Justiça francesa condena Sarkozy a 5 anos de prisão por associação criminosa em caso de financiamento líbio

O ex-presidente da França, Nicolas Sarkozy, foi condenado nesta quinta-feira (25) a cinco anos de prisão por associação criminosa no caso de financiamento ilegal de sua campanha eleitoral de 2007 com recursos do regime líbio de Muammar Kadhafi. A sentença inclui execução provisória, o que significa que Sarkozy deverá cumprir pena mesmo podendo recorrer.

Foto: Divulgação.

O Tribunal Criminal de Paris absolveu o ex-líder conservador das acusações de corrupção passiva e financiamento ilegal direto, mas considerou que ele permitiu que colaboradores próximos buscassem apoio financeiro junto ao governo líbio entre 2005 e 2007.

Detalhes do julgamento

A presidente do tribunal, Nathalie Gavarino, afirmou que os atos foram “extremamente graves” e que Sarkozy teve papel central ao permitir o pacto com Kadhafi. A Promotoria havia pedido sete anos de prisão.

Sarkozy compareceu à leitura da sentença acompanhado da esposa, Carla Bruni, e de três filhos. Na saída, declarou: “Dormirei na prisão de cabeça erguida. O que aconteceu hoje foi extremamente grave em relação ao Estado de Direito na França.”

Investigação e aliados

O caso se baseia em declarações de ex-dirigentes líbios, viagens suspeitas, transferências de dinheiro e os cadernos do ex-ministro do Petróleo líbio Shukri Ghanem, encontrado morto em 2012. O empresário franco-libanês Ziad Takieddine, que acusou Sarkozy de receber até €5 milhões, morreu nesta semana de parada cardíaca.
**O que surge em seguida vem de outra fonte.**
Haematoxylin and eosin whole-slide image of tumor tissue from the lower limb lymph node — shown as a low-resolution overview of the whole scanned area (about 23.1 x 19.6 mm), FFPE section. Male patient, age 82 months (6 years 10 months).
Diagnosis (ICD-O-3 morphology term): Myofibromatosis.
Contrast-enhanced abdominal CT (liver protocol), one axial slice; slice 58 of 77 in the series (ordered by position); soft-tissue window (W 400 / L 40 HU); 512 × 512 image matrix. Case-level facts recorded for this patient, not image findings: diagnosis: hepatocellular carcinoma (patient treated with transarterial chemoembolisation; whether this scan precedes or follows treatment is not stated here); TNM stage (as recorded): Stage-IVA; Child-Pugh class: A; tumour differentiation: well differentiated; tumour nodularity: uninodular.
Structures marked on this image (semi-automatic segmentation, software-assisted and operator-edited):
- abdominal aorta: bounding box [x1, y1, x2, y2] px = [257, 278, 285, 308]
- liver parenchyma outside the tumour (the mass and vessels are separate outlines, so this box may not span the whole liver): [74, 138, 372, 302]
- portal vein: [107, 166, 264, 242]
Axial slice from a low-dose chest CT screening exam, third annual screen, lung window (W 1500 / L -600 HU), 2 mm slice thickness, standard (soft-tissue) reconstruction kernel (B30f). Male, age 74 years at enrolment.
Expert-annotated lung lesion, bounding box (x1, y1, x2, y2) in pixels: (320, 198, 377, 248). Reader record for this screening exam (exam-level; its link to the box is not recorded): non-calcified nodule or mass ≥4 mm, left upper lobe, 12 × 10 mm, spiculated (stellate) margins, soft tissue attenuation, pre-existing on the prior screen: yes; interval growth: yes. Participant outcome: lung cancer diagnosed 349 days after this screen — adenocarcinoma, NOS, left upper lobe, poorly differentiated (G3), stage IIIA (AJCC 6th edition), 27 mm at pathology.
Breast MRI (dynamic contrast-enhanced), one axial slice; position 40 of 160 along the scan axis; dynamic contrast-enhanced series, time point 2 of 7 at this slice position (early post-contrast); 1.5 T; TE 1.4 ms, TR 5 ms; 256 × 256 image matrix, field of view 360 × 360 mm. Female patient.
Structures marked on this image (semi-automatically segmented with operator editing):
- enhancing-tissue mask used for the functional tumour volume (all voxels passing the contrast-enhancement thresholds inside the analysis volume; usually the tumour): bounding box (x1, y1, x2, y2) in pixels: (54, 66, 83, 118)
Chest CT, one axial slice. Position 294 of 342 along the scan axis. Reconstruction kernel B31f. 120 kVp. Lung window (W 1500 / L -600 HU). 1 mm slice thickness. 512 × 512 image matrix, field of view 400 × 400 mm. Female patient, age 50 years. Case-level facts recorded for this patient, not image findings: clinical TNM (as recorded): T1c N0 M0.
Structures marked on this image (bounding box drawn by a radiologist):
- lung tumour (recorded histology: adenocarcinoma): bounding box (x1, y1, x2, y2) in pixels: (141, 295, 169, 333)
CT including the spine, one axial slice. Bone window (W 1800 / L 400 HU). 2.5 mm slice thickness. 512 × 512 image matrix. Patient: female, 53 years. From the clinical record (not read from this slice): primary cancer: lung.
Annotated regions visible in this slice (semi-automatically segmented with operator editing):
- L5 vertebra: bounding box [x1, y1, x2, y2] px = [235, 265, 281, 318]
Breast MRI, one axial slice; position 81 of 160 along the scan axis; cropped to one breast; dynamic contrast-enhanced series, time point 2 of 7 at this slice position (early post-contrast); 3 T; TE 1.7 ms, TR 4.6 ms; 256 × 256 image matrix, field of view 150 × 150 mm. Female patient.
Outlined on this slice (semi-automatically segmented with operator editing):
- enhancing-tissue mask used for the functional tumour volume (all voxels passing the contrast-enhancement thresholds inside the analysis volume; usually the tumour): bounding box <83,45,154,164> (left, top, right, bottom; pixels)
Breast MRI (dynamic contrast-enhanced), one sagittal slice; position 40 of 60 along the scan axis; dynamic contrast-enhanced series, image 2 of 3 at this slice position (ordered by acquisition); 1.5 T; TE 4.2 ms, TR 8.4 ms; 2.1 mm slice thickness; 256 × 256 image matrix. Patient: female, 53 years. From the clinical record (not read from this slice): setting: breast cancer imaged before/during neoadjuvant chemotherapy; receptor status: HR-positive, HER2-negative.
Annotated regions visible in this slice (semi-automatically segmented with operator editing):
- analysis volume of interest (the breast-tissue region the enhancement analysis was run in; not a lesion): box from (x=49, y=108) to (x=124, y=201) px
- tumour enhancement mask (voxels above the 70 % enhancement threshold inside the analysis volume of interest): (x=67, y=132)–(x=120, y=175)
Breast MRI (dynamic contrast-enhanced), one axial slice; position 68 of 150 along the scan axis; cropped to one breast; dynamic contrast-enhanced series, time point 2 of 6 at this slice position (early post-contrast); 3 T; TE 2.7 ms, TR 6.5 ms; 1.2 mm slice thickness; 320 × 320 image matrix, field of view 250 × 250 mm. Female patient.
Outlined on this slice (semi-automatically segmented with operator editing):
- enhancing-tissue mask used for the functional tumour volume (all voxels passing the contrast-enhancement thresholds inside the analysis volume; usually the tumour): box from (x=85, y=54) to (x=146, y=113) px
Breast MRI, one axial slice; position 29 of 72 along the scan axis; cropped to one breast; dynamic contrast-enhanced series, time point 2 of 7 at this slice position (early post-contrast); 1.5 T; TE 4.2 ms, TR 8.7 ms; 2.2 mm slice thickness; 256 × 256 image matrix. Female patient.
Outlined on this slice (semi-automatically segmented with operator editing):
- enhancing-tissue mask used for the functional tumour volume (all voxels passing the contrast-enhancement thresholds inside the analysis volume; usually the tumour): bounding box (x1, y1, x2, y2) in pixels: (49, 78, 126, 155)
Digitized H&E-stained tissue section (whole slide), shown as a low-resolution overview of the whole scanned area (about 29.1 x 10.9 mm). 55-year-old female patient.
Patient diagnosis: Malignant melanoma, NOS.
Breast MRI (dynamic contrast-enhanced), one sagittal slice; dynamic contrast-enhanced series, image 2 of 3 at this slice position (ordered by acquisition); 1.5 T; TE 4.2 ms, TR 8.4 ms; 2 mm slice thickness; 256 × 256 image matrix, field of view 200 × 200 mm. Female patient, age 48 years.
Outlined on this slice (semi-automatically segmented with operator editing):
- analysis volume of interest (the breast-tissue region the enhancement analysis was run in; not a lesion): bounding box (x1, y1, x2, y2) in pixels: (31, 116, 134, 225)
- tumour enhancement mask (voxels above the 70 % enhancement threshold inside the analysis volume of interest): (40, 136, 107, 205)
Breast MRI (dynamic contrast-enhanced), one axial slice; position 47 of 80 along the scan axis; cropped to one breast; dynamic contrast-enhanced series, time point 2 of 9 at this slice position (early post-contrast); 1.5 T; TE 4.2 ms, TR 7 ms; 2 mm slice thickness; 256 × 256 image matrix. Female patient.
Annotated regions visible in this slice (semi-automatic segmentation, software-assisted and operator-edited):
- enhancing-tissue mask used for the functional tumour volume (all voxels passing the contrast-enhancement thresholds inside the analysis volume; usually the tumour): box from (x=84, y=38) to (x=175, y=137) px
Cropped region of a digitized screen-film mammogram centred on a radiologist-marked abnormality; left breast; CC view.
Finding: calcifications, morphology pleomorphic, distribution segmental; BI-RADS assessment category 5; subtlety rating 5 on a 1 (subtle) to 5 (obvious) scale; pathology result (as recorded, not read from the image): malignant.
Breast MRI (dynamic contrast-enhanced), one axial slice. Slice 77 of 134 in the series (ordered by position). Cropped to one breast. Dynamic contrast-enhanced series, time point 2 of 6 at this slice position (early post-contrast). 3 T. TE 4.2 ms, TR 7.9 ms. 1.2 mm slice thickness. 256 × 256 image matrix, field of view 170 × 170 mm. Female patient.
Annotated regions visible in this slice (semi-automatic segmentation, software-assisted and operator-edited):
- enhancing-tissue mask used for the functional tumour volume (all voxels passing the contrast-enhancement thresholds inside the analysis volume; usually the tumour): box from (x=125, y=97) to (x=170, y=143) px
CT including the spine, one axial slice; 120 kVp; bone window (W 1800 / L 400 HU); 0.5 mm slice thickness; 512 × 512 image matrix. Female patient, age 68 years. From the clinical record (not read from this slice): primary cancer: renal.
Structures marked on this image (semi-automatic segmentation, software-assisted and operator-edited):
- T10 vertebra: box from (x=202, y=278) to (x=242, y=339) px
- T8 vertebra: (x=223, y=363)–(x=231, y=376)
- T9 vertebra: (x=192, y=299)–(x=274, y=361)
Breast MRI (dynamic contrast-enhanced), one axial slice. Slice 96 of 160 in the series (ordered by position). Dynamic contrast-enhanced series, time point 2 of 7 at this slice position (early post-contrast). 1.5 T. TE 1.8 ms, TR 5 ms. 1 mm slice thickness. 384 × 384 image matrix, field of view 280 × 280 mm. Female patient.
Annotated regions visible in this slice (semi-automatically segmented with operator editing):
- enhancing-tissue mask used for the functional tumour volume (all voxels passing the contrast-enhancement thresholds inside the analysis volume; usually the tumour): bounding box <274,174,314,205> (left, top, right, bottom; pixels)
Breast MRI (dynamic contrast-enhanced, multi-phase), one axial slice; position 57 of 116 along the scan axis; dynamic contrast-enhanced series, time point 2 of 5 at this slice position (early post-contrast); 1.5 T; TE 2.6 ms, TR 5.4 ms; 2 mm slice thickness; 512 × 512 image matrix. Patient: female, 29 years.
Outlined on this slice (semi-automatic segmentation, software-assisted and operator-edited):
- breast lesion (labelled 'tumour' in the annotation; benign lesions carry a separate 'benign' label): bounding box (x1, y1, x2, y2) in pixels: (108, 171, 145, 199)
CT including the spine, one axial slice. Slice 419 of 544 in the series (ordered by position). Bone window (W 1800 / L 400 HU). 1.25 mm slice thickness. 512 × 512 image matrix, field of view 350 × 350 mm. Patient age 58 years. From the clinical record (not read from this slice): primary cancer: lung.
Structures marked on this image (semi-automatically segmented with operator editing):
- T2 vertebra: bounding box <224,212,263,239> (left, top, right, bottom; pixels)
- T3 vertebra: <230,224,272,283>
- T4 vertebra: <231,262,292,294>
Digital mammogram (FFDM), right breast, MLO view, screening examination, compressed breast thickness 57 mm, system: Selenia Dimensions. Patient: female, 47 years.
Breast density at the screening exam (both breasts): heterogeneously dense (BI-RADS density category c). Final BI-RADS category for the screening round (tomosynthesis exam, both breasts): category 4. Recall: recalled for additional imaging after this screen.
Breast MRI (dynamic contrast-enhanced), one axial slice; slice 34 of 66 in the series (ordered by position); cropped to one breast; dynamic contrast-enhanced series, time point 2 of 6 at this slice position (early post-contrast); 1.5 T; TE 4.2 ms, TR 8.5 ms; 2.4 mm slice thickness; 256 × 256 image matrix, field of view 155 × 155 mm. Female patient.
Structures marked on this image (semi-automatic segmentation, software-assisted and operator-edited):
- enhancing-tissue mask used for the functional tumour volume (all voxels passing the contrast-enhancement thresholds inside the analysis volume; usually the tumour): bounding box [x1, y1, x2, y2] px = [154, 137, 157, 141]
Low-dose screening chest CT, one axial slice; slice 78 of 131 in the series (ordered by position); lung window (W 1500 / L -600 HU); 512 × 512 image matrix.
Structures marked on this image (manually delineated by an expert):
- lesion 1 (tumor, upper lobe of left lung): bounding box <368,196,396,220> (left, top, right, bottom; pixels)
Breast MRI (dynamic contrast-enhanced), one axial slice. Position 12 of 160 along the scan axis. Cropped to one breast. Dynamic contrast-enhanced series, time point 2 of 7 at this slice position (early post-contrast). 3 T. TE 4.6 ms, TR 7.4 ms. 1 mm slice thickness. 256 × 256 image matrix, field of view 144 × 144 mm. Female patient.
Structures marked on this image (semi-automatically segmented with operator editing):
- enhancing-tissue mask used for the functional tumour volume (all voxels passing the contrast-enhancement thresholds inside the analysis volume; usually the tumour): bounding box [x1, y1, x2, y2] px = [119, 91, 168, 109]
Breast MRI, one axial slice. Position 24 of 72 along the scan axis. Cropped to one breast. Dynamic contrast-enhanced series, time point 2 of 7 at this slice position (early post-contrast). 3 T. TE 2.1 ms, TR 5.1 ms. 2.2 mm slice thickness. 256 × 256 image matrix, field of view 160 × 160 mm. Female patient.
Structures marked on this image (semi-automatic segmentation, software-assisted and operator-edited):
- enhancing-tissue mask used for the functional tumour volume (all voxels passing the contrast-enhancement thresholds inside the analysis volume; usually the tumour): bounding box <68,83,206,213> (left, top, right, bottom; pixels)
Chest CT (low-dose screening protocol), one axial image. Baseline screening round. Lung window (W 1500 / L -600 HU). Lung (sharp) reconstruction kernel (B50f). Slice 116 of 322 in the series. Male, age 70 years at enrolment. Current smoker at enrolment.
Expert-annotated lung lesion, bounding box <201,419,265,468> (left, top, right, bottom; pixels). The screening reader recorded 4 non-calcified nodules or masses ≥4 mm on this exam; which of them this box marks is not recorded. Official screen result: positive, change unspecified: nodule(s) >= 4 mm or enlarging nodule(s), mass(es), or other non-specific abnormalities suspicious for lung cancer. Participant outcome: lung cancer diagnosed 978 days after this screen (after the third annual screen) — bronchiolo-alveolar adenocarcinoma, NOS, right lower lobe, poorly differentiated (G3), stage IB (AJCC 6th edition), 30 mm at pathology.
Outros 11 réus foram julgados. Claude Guéant, ex-braço direito de Sarkozy, foi condenado por corrupção; Brice Hortefeux, ex-ministro, por associação ilícita; o tesoureiro Éric Woerth foi absolvido.

Histórico judicial

Sarkozy já foi condenado por corrupção e tráfico de influência no caso das “escutas” e por financiamento ilegal na campanha de 2012. Foi o primeiro ex-chefe de Estado francês a usar tornozeleira eletrônica. A Corte de Cassação julgará novo recurso no caso “Bygmalion” em outubro.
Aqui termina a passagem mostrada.